This paper examines how integrating Jungian depth psychology, mythic stories, folklore, comparative mythology, and narrative therapy can support military veterans experiencing psycho‑spiritual wounds that often resist conventional therapeutic approaches. The focus is on assisting veterans in meaning‑making, healing, and individuation.

This synthesis draws on the work of Carl Jung, Joseph Campbell, J.R.R. Tolkien, Marie‑Louise von Franz, and contemporary scholars. Using interpretive analysis, it examines archetypal motifs, mythic structures, and symbolic narratives to illuminate how these frameworks correspond to veterans' journeys from wounding to wholeness.

 

Drawing on these writers and scholars and others, stories and comparative mythology are examined to situate veterans' experiences of trauma, moral injury, and difficult reintegration within universal patterns of human transformation, offering a powerful complement to conventional therapeutic approaches.  Intuitive reflections, indicate that fairy tales, folklore and mythological narratives offer symbolic pathways that mirror veterans' psychological and spiritual transitions. Tolkien's narratives of loss and hope provide interpretive frameworks for processing grief and trauma, while Campbell's mythic structure demonstrates how stories can guide recovery, renewed purpose, and reintegration. Mythic narratives supply a symbolic language to help veterans understand trauma, moral injury, and the challenges of returning to civilian life.

_Exercise instructions_.
Copy the abstract between "This paper examines" and "wounding to wholeness.", inclusive, replacing every "veterans" with "service members".

_Stored data_.
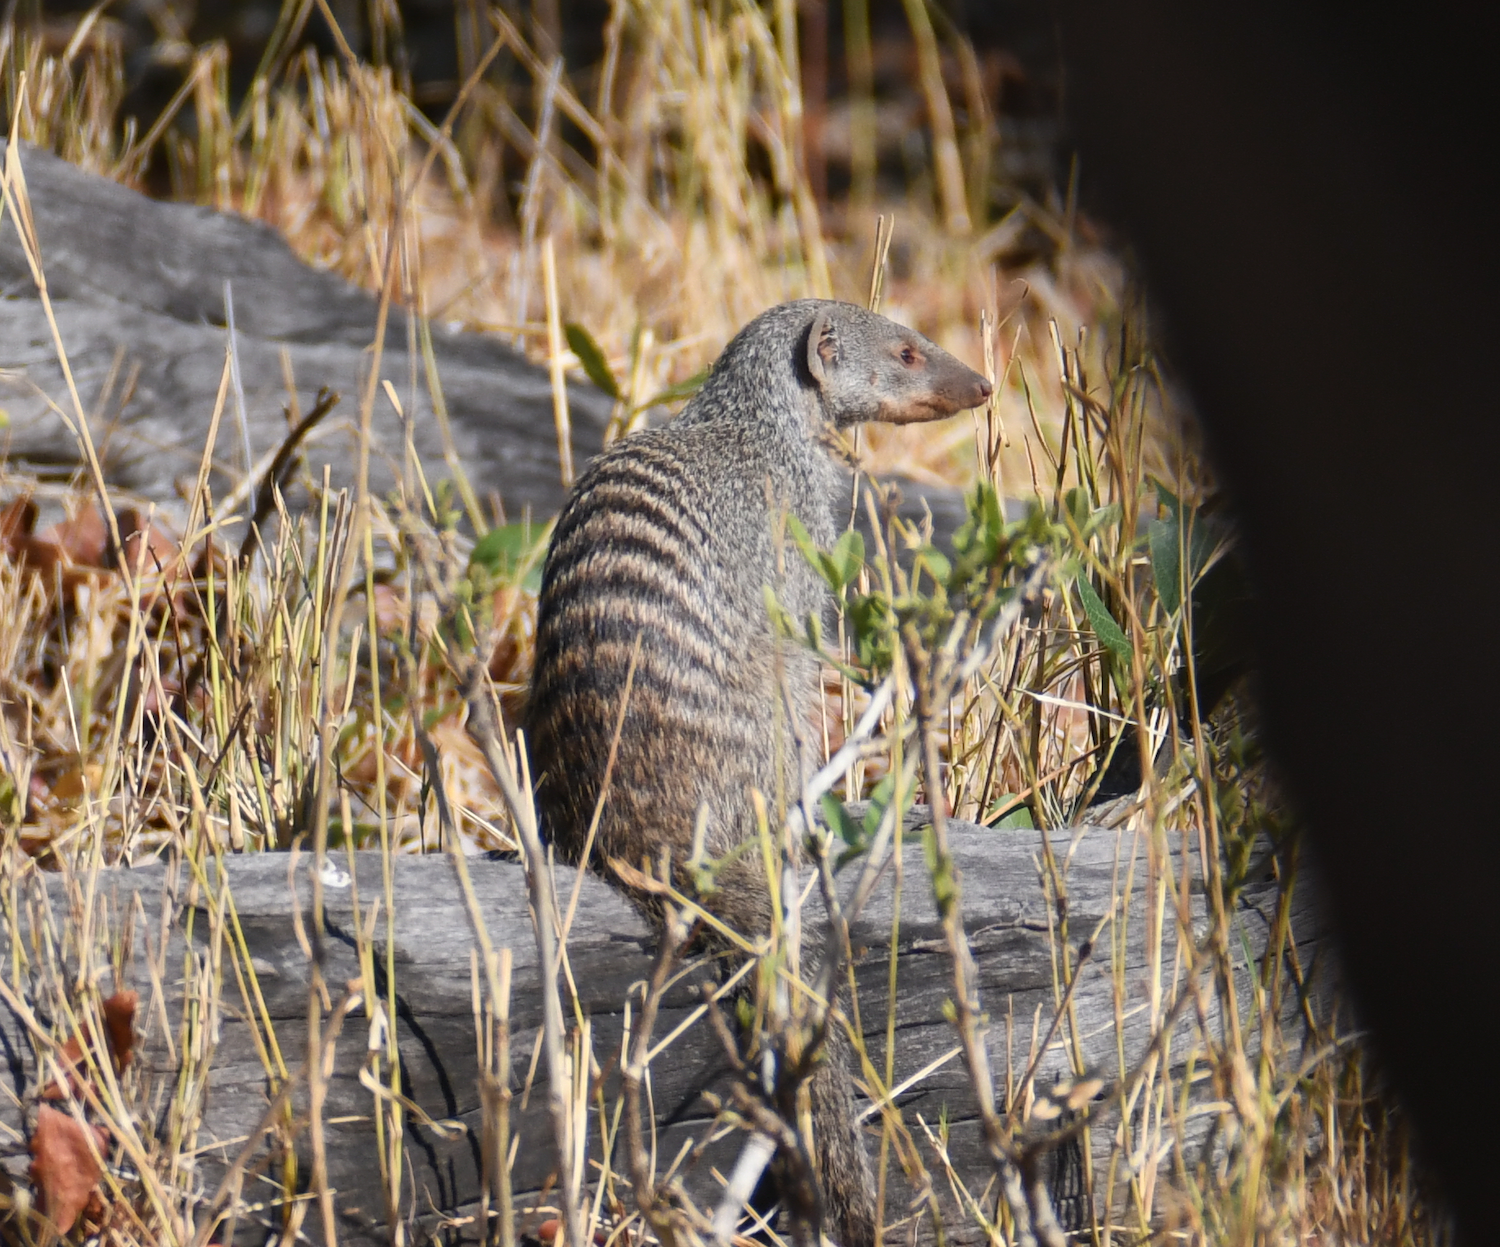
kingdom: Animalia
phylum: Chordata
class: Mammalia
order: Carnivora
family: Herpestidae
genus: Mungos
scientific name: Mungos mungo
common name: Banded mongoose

...

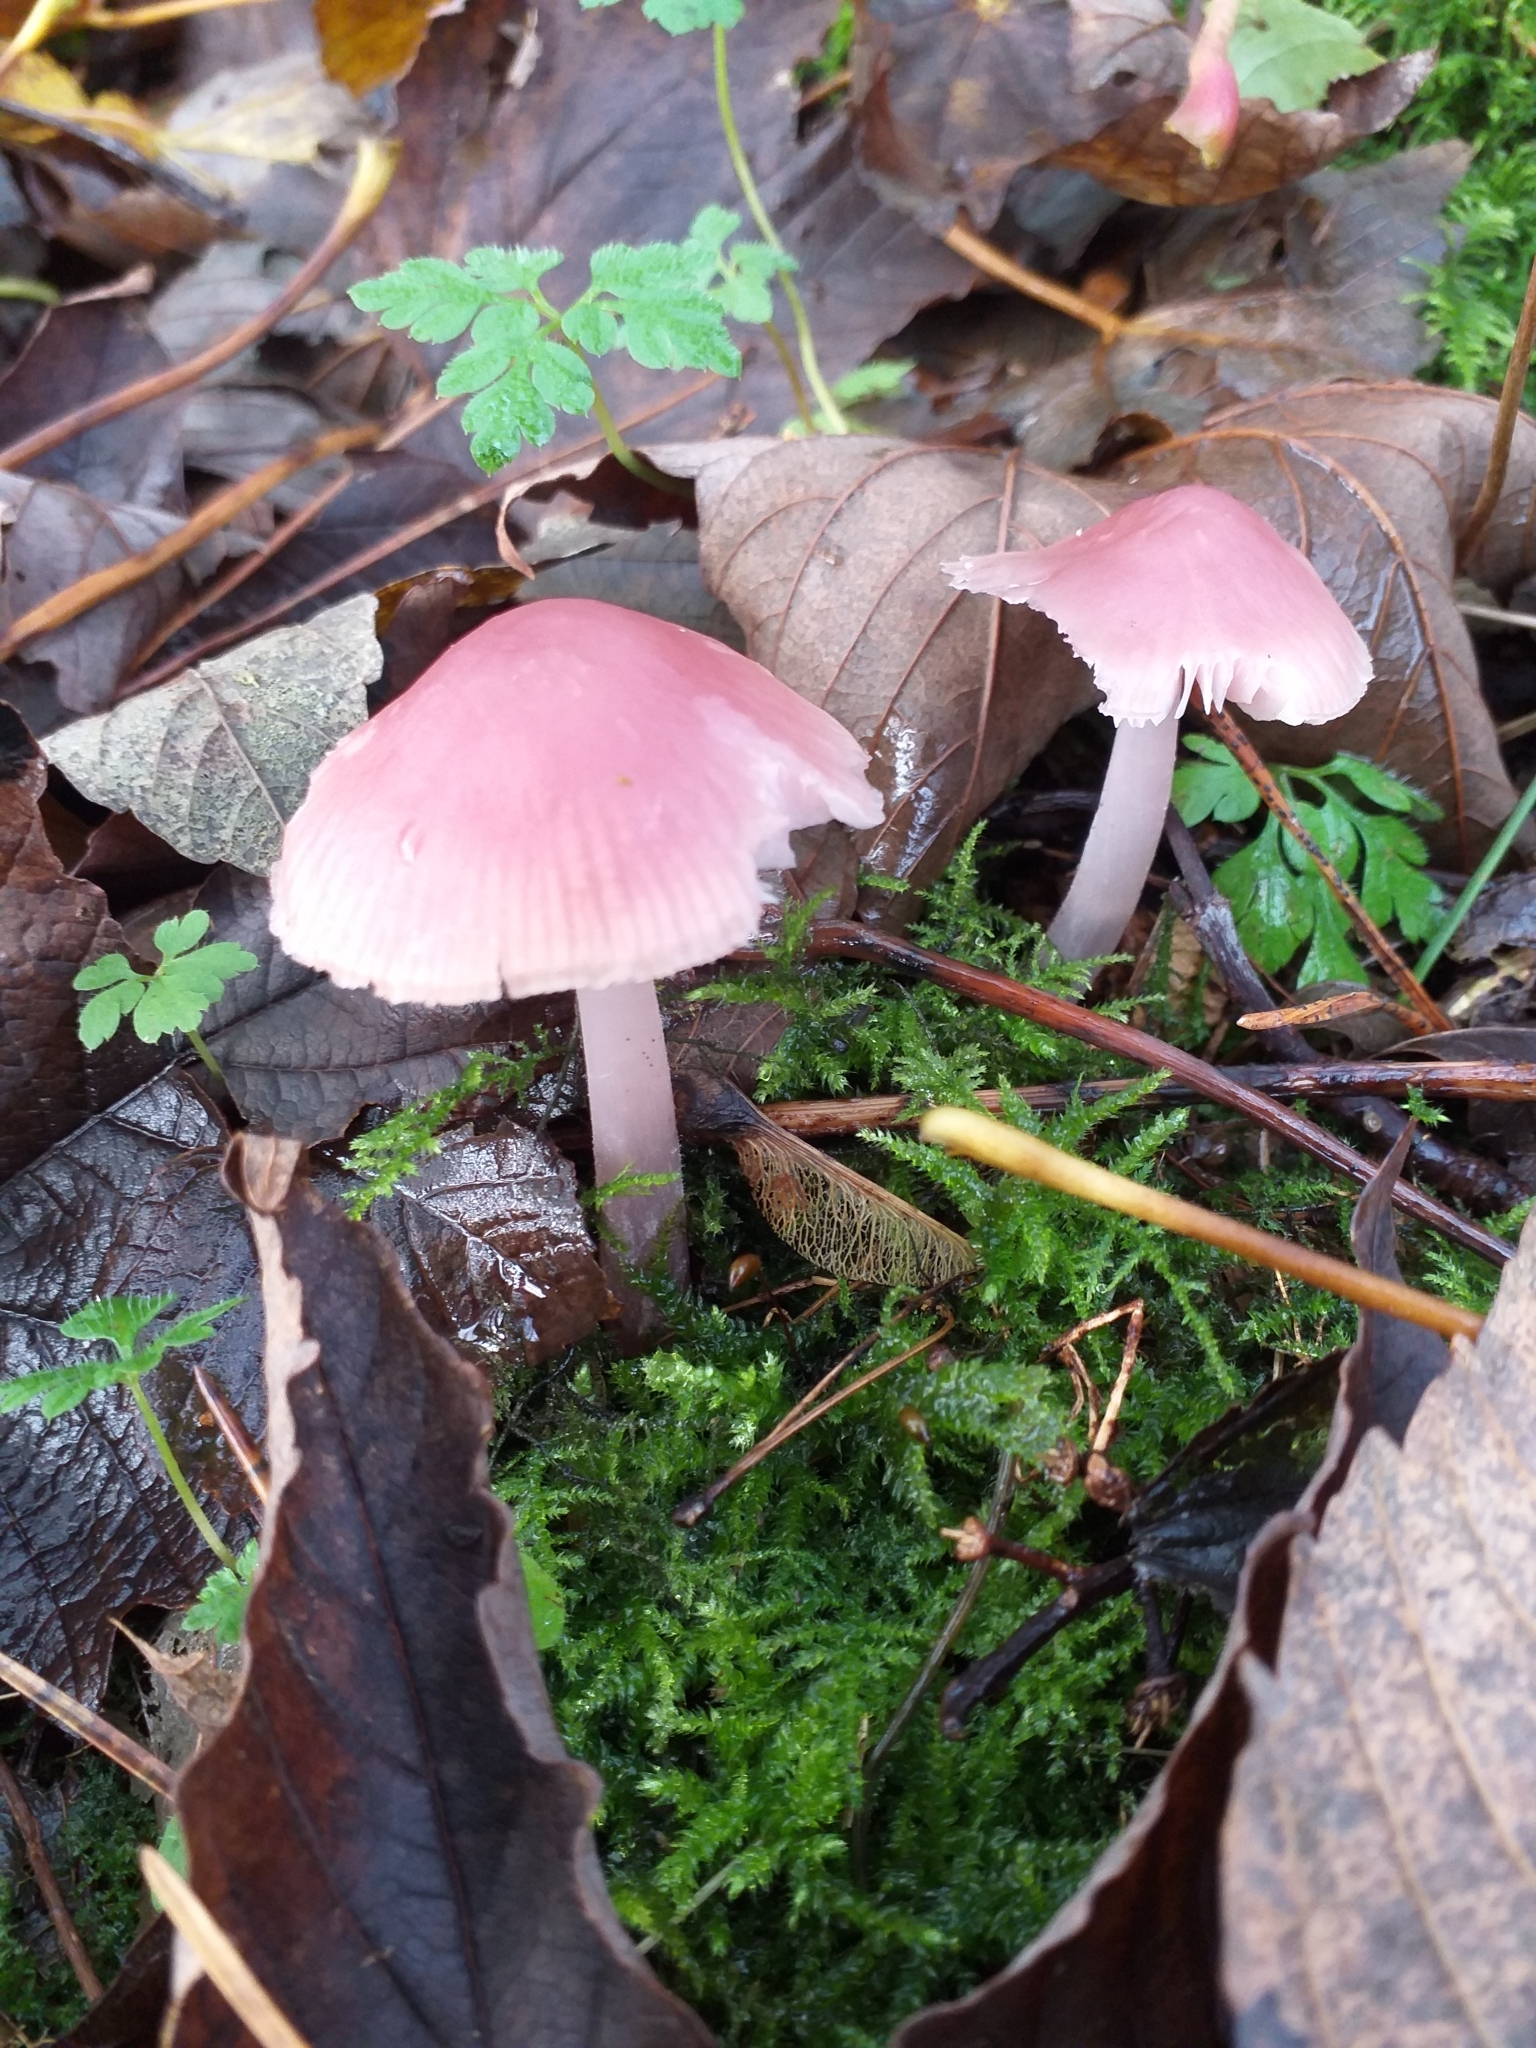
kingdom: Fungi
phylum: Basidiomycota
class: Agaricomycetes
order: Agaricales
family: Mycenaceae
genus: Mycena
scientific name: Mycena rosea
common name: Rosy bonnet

_Exercise result_.
This paper examines how integrating Jungian depth psychology, mythic stories, folklore, comparative mythology, and narrative therapy can support military service members experiencing psycho‑spiritual wounds that often resist conventional therapeutic approaches. The focus is on assisting service members in meaning‑making, healing, and individuation.

This synthesis draws on the work of Carl Jung, Joseph Campbell, J.R.R. Tolkien, Marie‑Louise von Franz, and contemporary scholars. Using interpretive analysis, it examines archetypal motifs, mythic structures, and symbolic narratives to illuminate how these frameworks correspond to service members' journeys from wounding to wholeness.